=== Problem details ===
Comb through the entries for "אתרים" and pull out each line that holds it.

=== Data to process ===
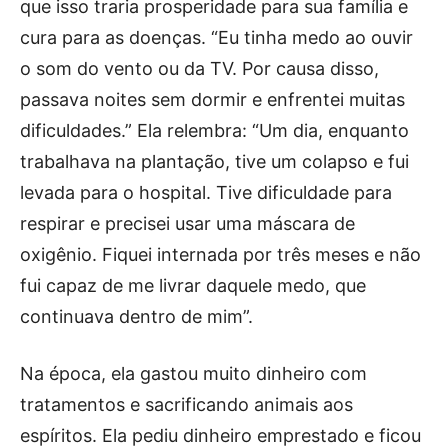
que isso traria prosperidade para sua família e
cura para as doenças. “Eu tinha medo ao ouvir
o som do vento ou da TV. Por causa disso,
passava noites sem dormir e enfrentei muitas
dificuldades.” Ela relembra: “Um dia, enquanto
trabalhava na plantação, tive um colapso e fui
levada para o hospital. Tive dificuldade para
respirar e precisei usar uma máscara de
oxigênio. Fiquei internada por três meses e não
fui capaz de me livrar daquele medo, que
continuava dentro de mim”.
Na época, ela gastou muito dinheiro com
tratamentos e sacrificando animais aos
espíritos. Ela pediu dinheiro emprestado e ficou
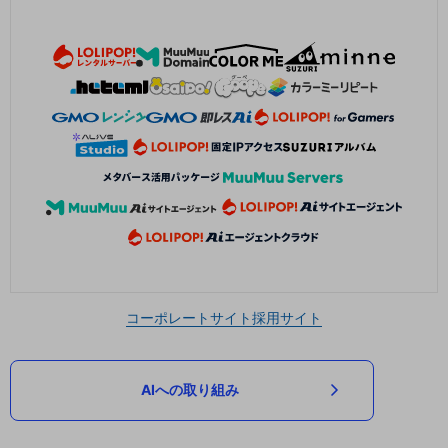
コーポレートサイト
採用サイト
AIへの取り組み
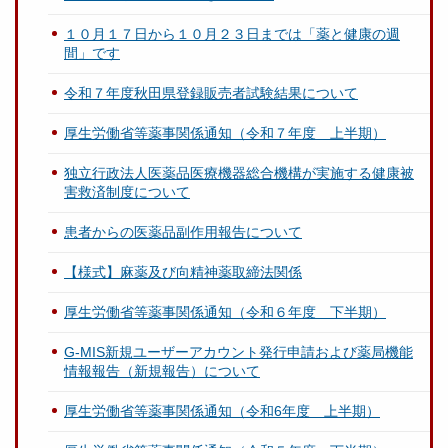
１０月１７日から１０月２３日までは「薬と健康の週
間」です
令和７年度秋田県登録販売者試験結果について
厚生労働省等薬事関係通知（令和７年度 上半期）
独立行政法人医薬品医療機器総合機構が実施する健康被
害救済制度について
患者からの医薬品副作用報告について
【様式】麻薬及び向精神薬取締法関係
厚生労働省等薬事関係通知（令和６年度 下半期）
G-MIS新規ユーザーアカウント発行申請および薬局機能
情報報告（新規報告）について
厚生労働省等薬事関係通知（令和6年度 上半期）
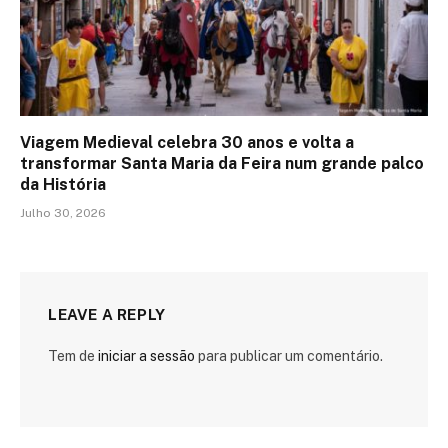
Viagem Medieval celebra 30 anos e volta a
transformar Santa Maria da Feira num grande palco
da História
Julho 30, 2026
LEAVE A REPLY
Tem de
iniciar a sessão
para publicar um comentário.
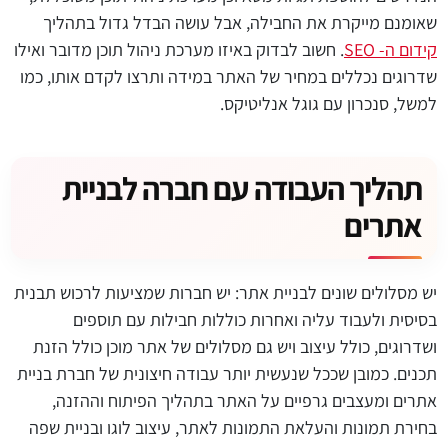
שאומנם מייקרת את החבילה, אבל עושה הבדל גדול בתהליך
קידום ה- SEO
. חשוב לבדוק באיזו מערכת ניהול תוכן מדובר ואילו
שדרוגים נכללים במחיר של האתר במידה ותרצו לקדם אותו, כמו
למשל, סנכרון עם גוגל אנליטיקס.
תהליך העבודה עם חברה לבניית
אתרים
יש מסלולים שונים לבניית אתר: יש חברות שמציעות לרכוש תבנית
בסיסית ולעבוד עליה ואחרות כוללות חבילות עם תוספים
ושדרוגים, כולל עיצוב ויש גם מסלולים של אתר מוכן כולל הזנת
תכנים. כמובן שככל שנעשית יותר עבודה חיצונית של חברת בניית
אתרים ומעצבים גרפיים על האתר בתהליך הפיתוח וההזנה,
בחירת תמונות והעלאת התמונות לאתר, עיצוב לוגו ובניית שפה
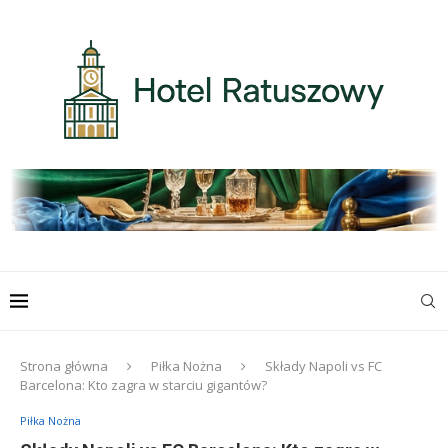
Strona główna
Piłka Nożna
Składy Napoli vs FC
Barcelona: Kto zagra w starciu gigantów?
Piłka Nożna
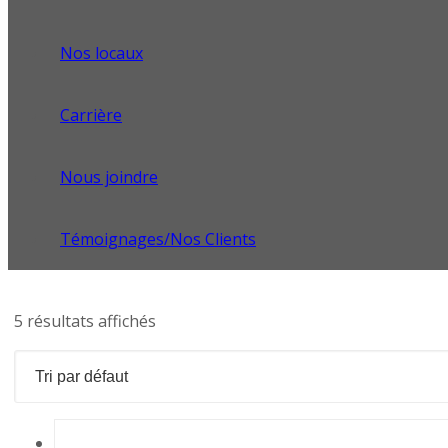
Nos locaux
Carrière
Nous joindre
Témoignages/Nos Clients
5 résultats affichés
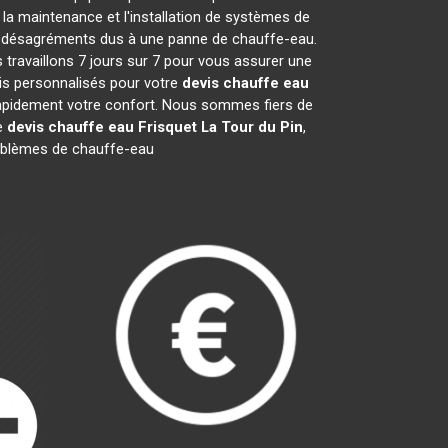
la maintenance et l'installation de systèmes de
les désagréments dus à une panne de chauffe-eau.
 travaillons 7 jours sur 7 pour vous assurer une
is personnalisés pour votre
devis chauffe eau
r rapidement votre confort. Nous sommes fiers de
re
devis chauffe eau Frisquet
La Tour du Pin
,
oblèmes de chauffe-eau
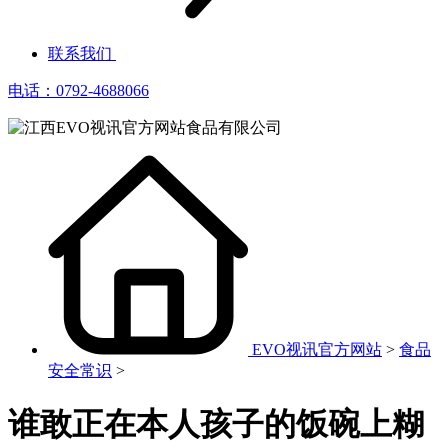
联系我们
电话：0792-4688066
EVO视讯官方网站
>
食品
安全常识
>
谁敢正在本人孩子的饭碗上糊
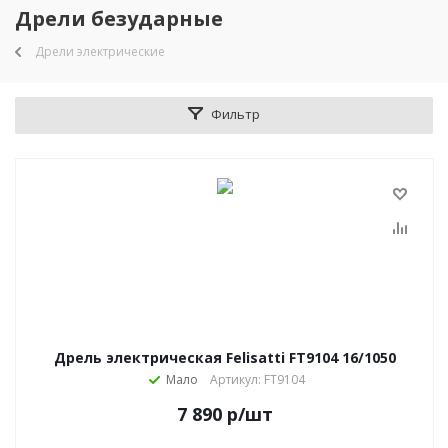
Дрели безударные
Дрели электрические
Фильтр
Дрель электрическая Felisatti FT9104 16/1050
Мало
Артикул: FT9104
7 890
р
/шт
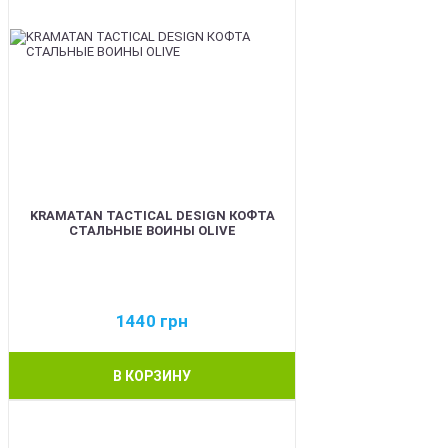
KRAMATAN TACTICAL DESIGN КОФТА
СТАЛЬНЫЕ ВОИНЫ OLIVE
1440
грн
В КОРЗИНУ
BEST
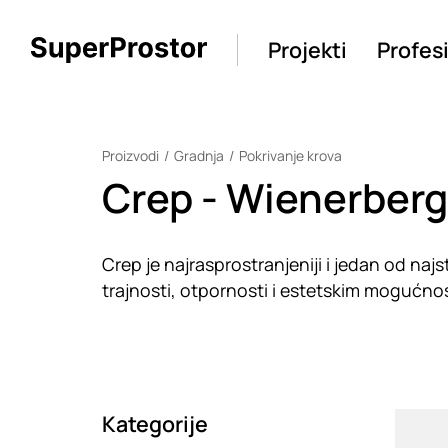
Projekti
Profes
Proizvodi
Gradnja
Pokrivanje krova
Crep - Wienerberg
Crep je najrasprostranjeniji i jedan od najs
trajnosti, otpornosti i estetskim mogućno
Kategorije
Loadin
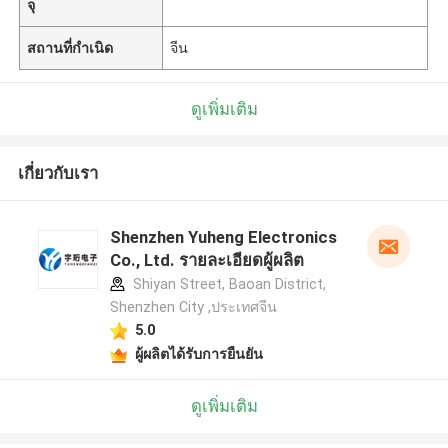
จุ
สถานที่กำเนิด
จีน
ดูเพิ่มเติม
เกี่ยวกับเรา
Shenzhen Yuheng Electronics
Co., Ltd. รายละเอียดผู้ผลิต
Shiyan Street, Baoan District,
Shenzhen City ,ประเทศจีน
5.0
ผู้ผลิตได้รับการยืนยัน
ดูเพิ่มเติม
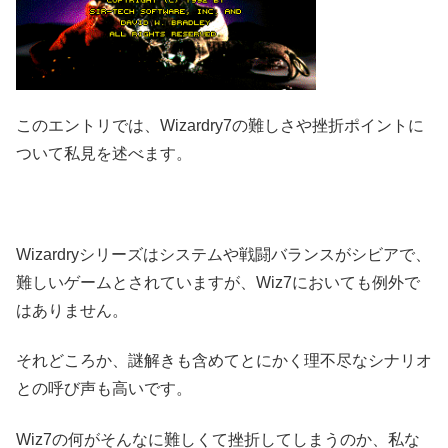
このエントリでは、Wizardry7の難しさや挫折ポイントに
ついて私見を述べます。
Wizardryシリーズはシステムや戦闘バランスがシビアで、
難しいゲームとされていますが、Wiz7においても例外で
はありません。
それどころか、謎解きも含めてとにかく理不尽なシナリオ
との呼び声も高いです。
Wiz7の何がそんなに難しくて挫折してしまうのか、私な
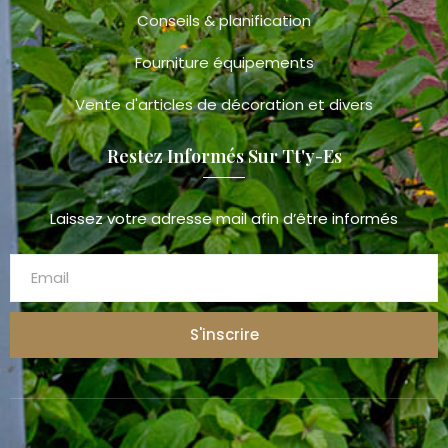
Conseils & planification
Fourniture équipements
Vente d'articles de décoration et divers
Restez Informés Sur Tt'y-Es
Laissez votre adresse mail afin d’être informés
S'inscrire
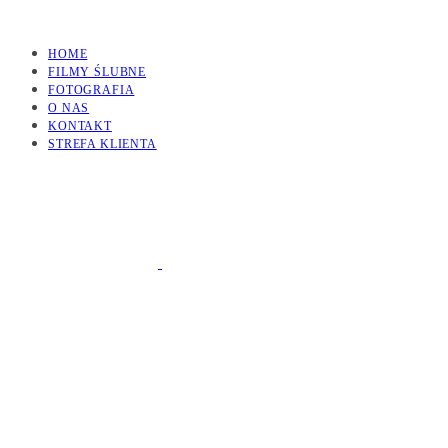
HOME
FILMY ŚLUBNE
FOTOGRAFIA
O NAS
KONTAKT
STREFA KLIENTA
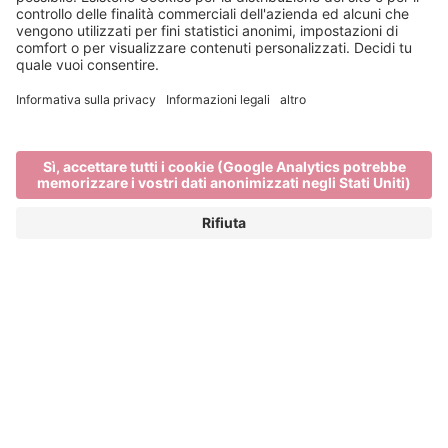
Questa è
Bressanone
#MYBRIXEN
Vacanze a Bressanone e
dintorni
LA PIÙ SPETTACOLARE LOCALITÀ
TURISTICA IN ALTO ADIGE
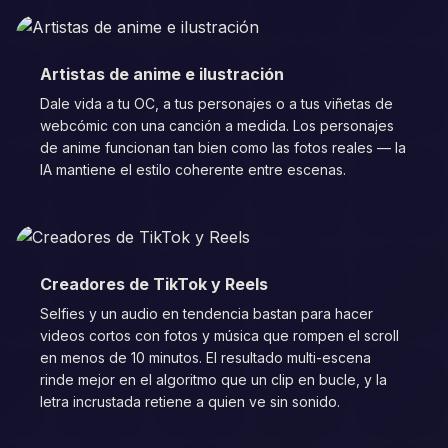
Artistas de anime e ilustración
Dale vida a tu OC, a tus personajes o a tus viñetas de
webcómic con una canción a medida. Los personajes
de anime funcionan tan bien como las fotos reales — la
IA mantiene el estilo coherente entre escenas.
Creadores de TikTok y Reels
Selfies y un audio en tendencia bastan para hacer
videos cortos con fotos y música que rompen el scroll
en menos de 10 minutos. El resultado multi-escena
rinde mejor en el algoritmo que un clip en bucle, y la
letra incrustada retiene a quien ve sin sonido.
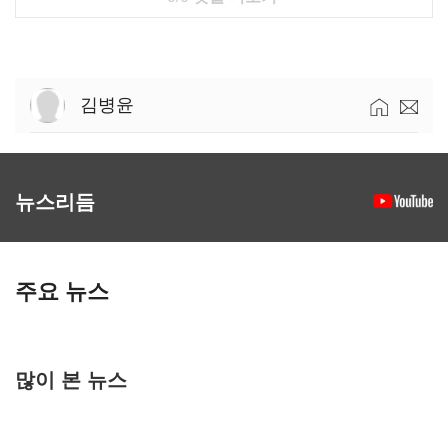
김병윤
뉴스리듬
주요 뉴스
많이 본 뉴스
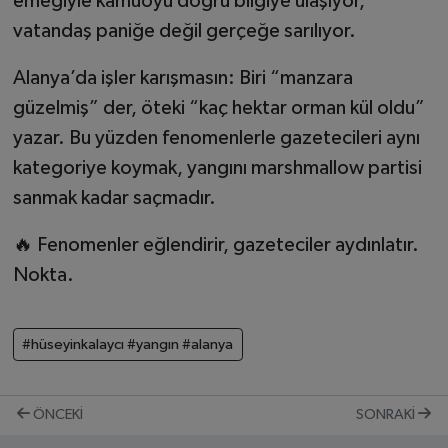
emeğiyle kamuoyu doğru bilgiye ulaşıyor,
vatandaş paniğe değil gerçeğe sarılıyor.
Alanya’da işler karışmasın: Biri “manzara
güzelmiş” der, öteki “kaç hektar orman kül oldu”
yazar. Bu yüzden fenomenlerle gazetecileri aynı
kategoriye koymak, yangını marshmallow partisi
sanmak kadar saçmadır.
🔥 Fenomenler eğlendirir, gazeteciler aydınlatır.
Nokta.
#hüseyinkalaycı #yangın #alanya
ÖNCEKI
SONRAKI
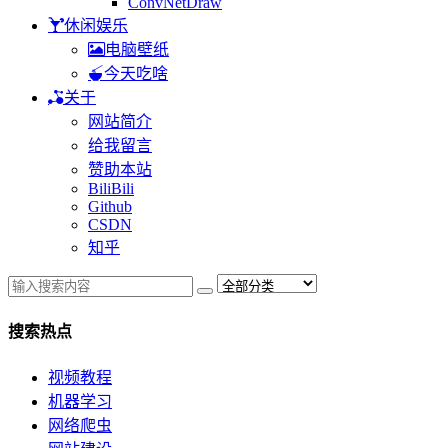
ConvNetDraw
休闲娱乐
电脑壁纸
今天吃啥
关于
网站简介
给我留言
赞助本站
BiliBili
Github
CSDN
知乎
搜索热点
视频教程
机器学习
网络爬虫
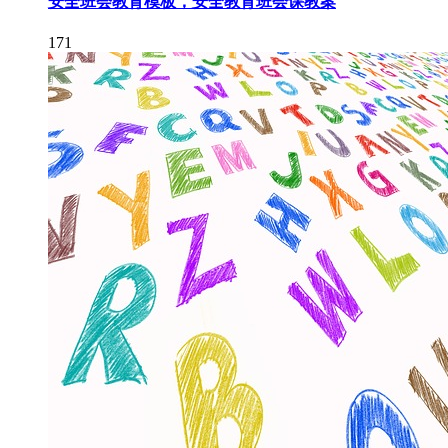
安全班会教育模板，安全教育班会课教案
171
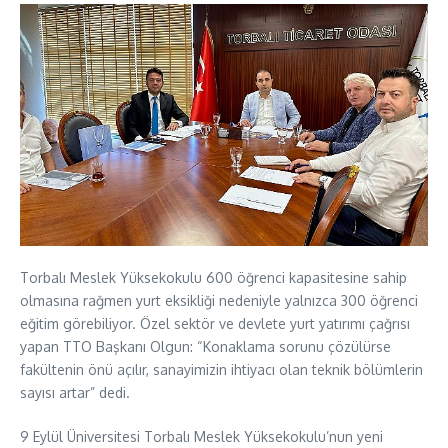
Torbalı Meslek Yüksekokulu 600 öğrenci kapasitesine sahip
olmasına rağmen yurt eksikliği nedeniyle yalnızca 300 öğrenci
eğitim görebiliyor. Özel sektör ve devlete yurt yatırımı çağrısı
yapan TTO Başkanı Olgun: “Konaklama sorunu çözülürse
fakültenin önü açılır, sanayimizin ihtiyacı olan teknik bölümlerin
sayısı artar” dedi.
9 Eylül Üniversitesi Torbalı Meslek Yüksekokulu’nun yeni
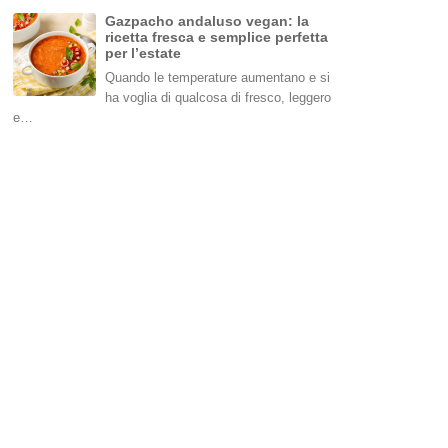
Gazpacho andaluso vegan: la
ricetta fresca e semplice perfetta
per l’estate
Quando le temperature aumentano e si
ha voglia di qualcosa di fresco, leggero
e…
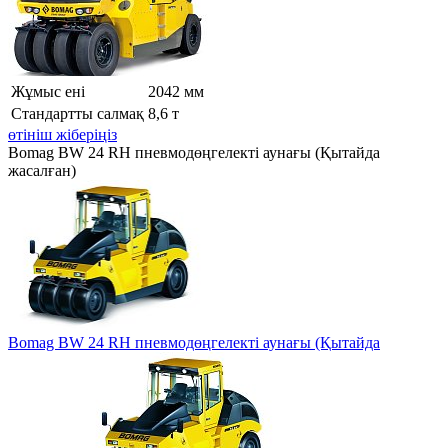
Жұмыс ені
2042 мм
Стандартты салмақ
8,6 т
өтініш жіберіңіз
Bomag BW 24 RH пневмодөңгелекті аунағы (Қытайда
жасалған)
Bomag BW 24 RH пневмодөңгелекті аунағы (Қытайда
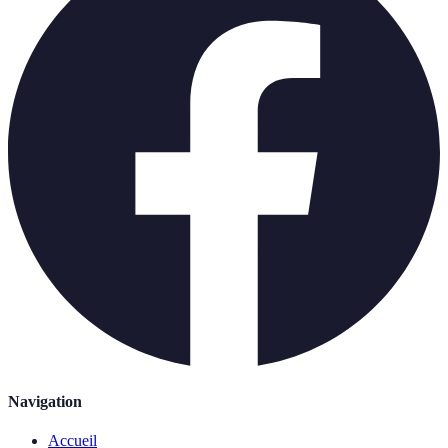
Navigation
Accueil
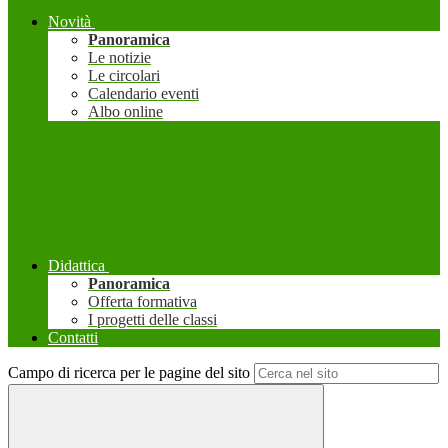
Novità
Panoramica
Le notizie
Le circolari
Calendario eventi
Albo online
Didattica
Panoramica
Offerta formativa
I progetti delle classi
Contatti
Campo di ricerca per le pagine del sito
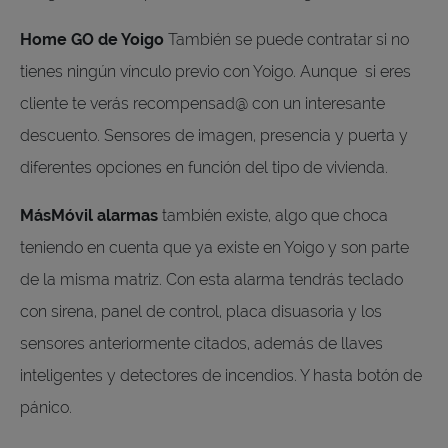
Home GO de Yoigo
También se puede contratar si no
tienes ningún vínculo previo con Yoigo. Aunque si eres
cliente te verás recompensad@ con un interesante
descuento. Sensores de imagen, presencia y puerta y
diferentes opciones en función del tipo de vivienda.
MásMóvil alarmas
también existe, algo que choca
teniendo en cuenta que ya existe en Yoigo y son parte
de la misma matriz. Con esta alarma tendrás teclado
con sirena, panel de control, placa disuasoria y los
sensores anteriormente citados, además de llaves
inteligentes y detectores de incendios. Y hasta botón de
pánico.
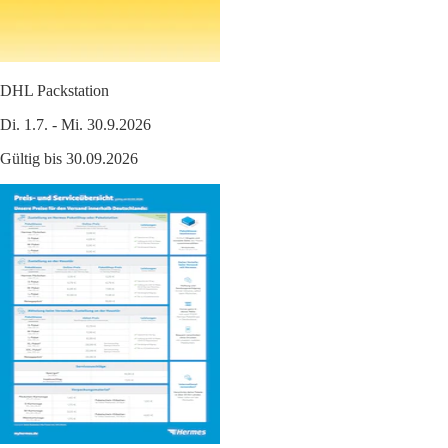
DHL Packstation
Di. 1.7. - Mi. 30.9.2026
Gültig bis 30.09.2026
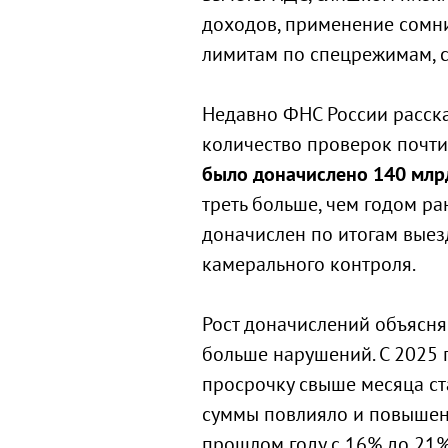
доходов, применение сомни
лимитам по спецрежимам, с
Недавно ФНС России рассказ
количество проверок почти
было доначислено 140 млрд
треть больше, чем годом ра
доначислен по итогам выез
камерального контроля.
Рост доначислений объясняе
больше нарушений. С 2025 
просрочку свыше месяца ста
суммы повлияло и повышен
прошлом году с 16% до 21%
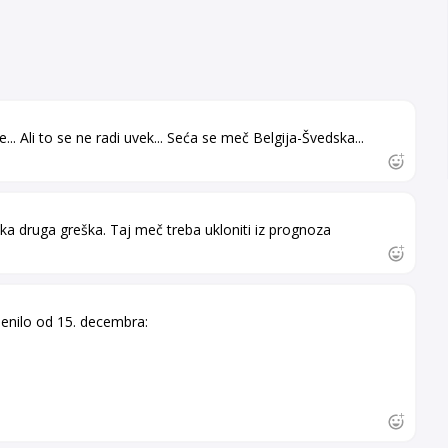
.. Ali to se ne radi uvek... Seća se meč Belgija-Švedska...
eka druga greška. Taj meč treba ukloniti iz prognoza
menilo od 15. decembra:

=== Written response ===
אתרים
אתרים ומעצבים גרפיים על האתר בתהליך הפיתוח וההזנה,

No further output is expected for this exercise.